UNIVERSITY PARK, Pa. -- It was a day of arrivals and departures at Penn State.
New England Patriots offensive coordinator Bill O'Brien landed at University Park Airport at 7 p.m. Friday night in a private plane, accompanied by his wife and one son.
They met with acting athletic director Dave Joyner in his office at the Bryce Jordan Center. A source told the Pittsburgh Post-Gazette that O'Brien and Joyner held a conference call with the players.
Penn State will formally introduce O'Brien as the 15th football coach in the university's history today at an 11:30 a.m. news conference.
Meanwhile, longtime assistant coach and defensive coordinator Tom Bradley was let go Friday afternoon by Penn State. The rest of the staff's status is unknown.
Joyner met with the coaching staff for about 30 minutes, but he declined to comment as he was leaving the building, saying he would have something to say today.
Most of the assistant coaches declined to comment.
Bradley's lawyer, however, confirmed in a later statement that his client had "been let go" and "is no longer the interim head coach."
Bradley took over as interim coach Nov. 9 after longtime coach Joe Paterno was fired in the wake of a child sexual abuse scandal involving Jerry Sandusky, the team's former defensive coordinator.
Paterno congratulated O'Brien in a statement released Friday night by Paterno's family to The Associated Press.

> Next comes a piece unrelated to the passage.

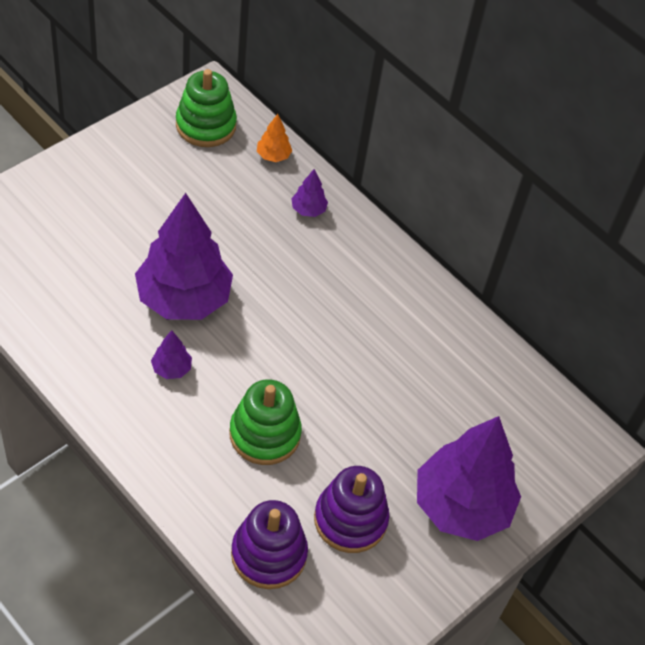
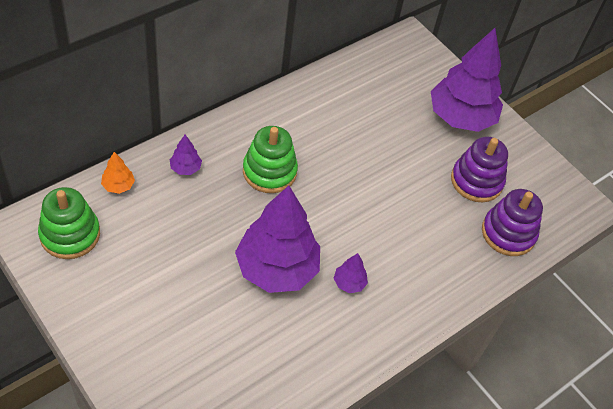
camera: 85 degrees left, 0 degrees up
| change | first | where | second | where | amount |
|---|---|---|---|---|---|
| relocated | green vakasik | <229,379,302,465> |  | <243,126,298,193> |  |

The former coach said he respected O'Brien's coaching record and that "Penn State has always been more about than winning" and that he hoped the program's commitment to education and community service would continue.

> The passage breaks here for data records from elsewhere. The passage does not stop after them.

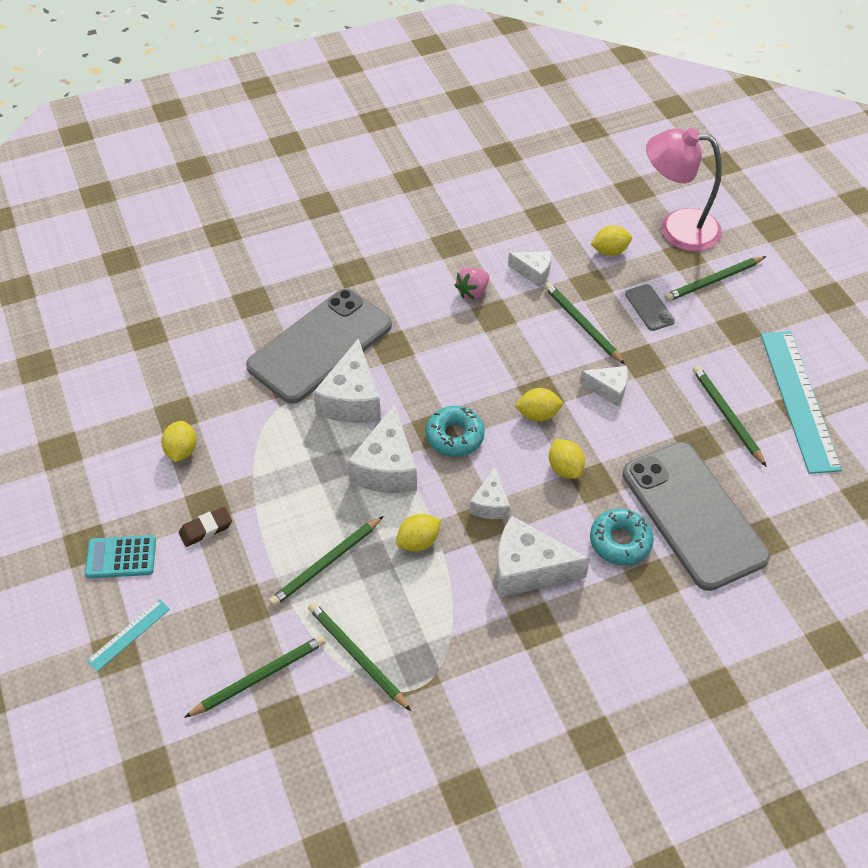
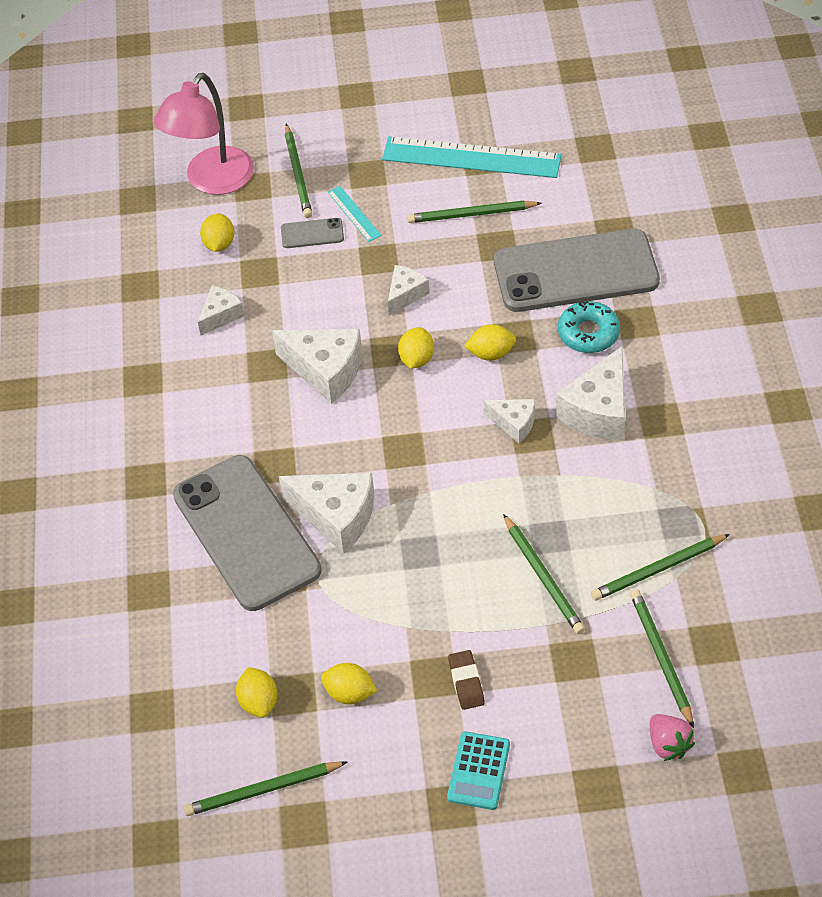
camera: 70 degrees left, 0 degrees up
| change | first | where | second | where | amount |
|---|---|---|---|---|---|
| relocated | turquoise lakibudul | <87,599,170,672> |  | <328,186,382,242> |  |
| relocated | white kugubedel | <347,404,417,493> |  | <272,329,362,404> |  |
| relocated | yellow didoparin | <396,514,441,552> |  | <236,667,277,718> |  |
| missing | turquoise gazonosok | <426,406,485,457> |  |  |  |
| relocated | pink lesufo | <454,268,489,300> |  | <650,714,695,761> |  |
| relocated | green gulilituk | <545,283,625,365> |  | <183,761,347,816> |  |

Several former Nittany Lions, however, reacted angrily Friday to O'Brien's hiring, including LaVar Arrington and Brandon Short, a pair of former WPIAL standouts and Penn State All-Americans.
"I'm done all my PSU stuff will be down before obriens introduction!" Arrington posted on his Twitter account. "We are! No more for me!"
Arrington posted several other tweets, but later apologized for the tone of some of his comments.
Brown University coach Phil Estes, who has worked with O'Brien in the past, believes Penn State made a good hire. O'Brien was interviewed Thursday in State College. The Patriots have a bye in the first round of the NFL playoffs.
"Billy would not take this job if he didn't feel he was up to it, because he already has a great job with the New England Patriots," Estes said. "He's going into a great football program, with a great winning tradition.
"What he has to do is separate himself from the Jerry Sandusky scandal and distance himself from the replacing-a-legend issue in Joe Paterno and keep the focus on Penn State football.
"It won't be easy, it will be a monumental task in fact, but I know Billy can do it."
O'Brien, 42, was in his fifth season with the Patriots but first as offensive coordinator. He is expected to remain with the team through the NFL playoffs. He had college coaching stints as an assistant at Brown, Georgia Tech, Maryland and Duke.
Penn State's past three coaches -- Rip Engle, Paterno and O'Brien -- all have ties to Brown.
"I think it's just a coincidence that they were all from Brown," Estes said. "I do know that Penn State's getting a guy in Billy O'Brien that's very focused and a guy that's going to teach football and teach how to win."
Estes believes O'Brien will make a good first impression when he meets with the players. There is an optional players meeting Sunday, when the team is due back on campus.
"When Billy gets in front of that team and talks to that team, they're going to walk out feeling real good about Billy O'Brien and Penn State football," Estes said. "Believe me, they will know he's genuine and they will know he knows how to win and has coached some of the best in the world. They're going to feel pretty good about themselves when they leave."
Penn State offensive tackle Mike Farrell, a redshirt junior from Shady Side Academy, is still in Pittsburgh, but he is looking forward to meeting O'Brien.
"I think it's very exciting anytime you get somebody coming from the NFL level, especially a guy that's a coach for a team as successful as the New England Patriots," Farrell said.
Patriots owner Robert Kraft said he was "sad" to lose O'Brien from his coaching staff.
"We have a philosophy in our company that if anyone has an opportunity and we can't match it ... we did have the ability to deny him under our contract, ... but this is one of the great college coaching positions," Kraft told the Boston Herald. "They have their challenges right now.
"Billy is a very high-quality guy, he's got integrity, he's honest, and I'm sad to see him go, but I think they've chosen wisely."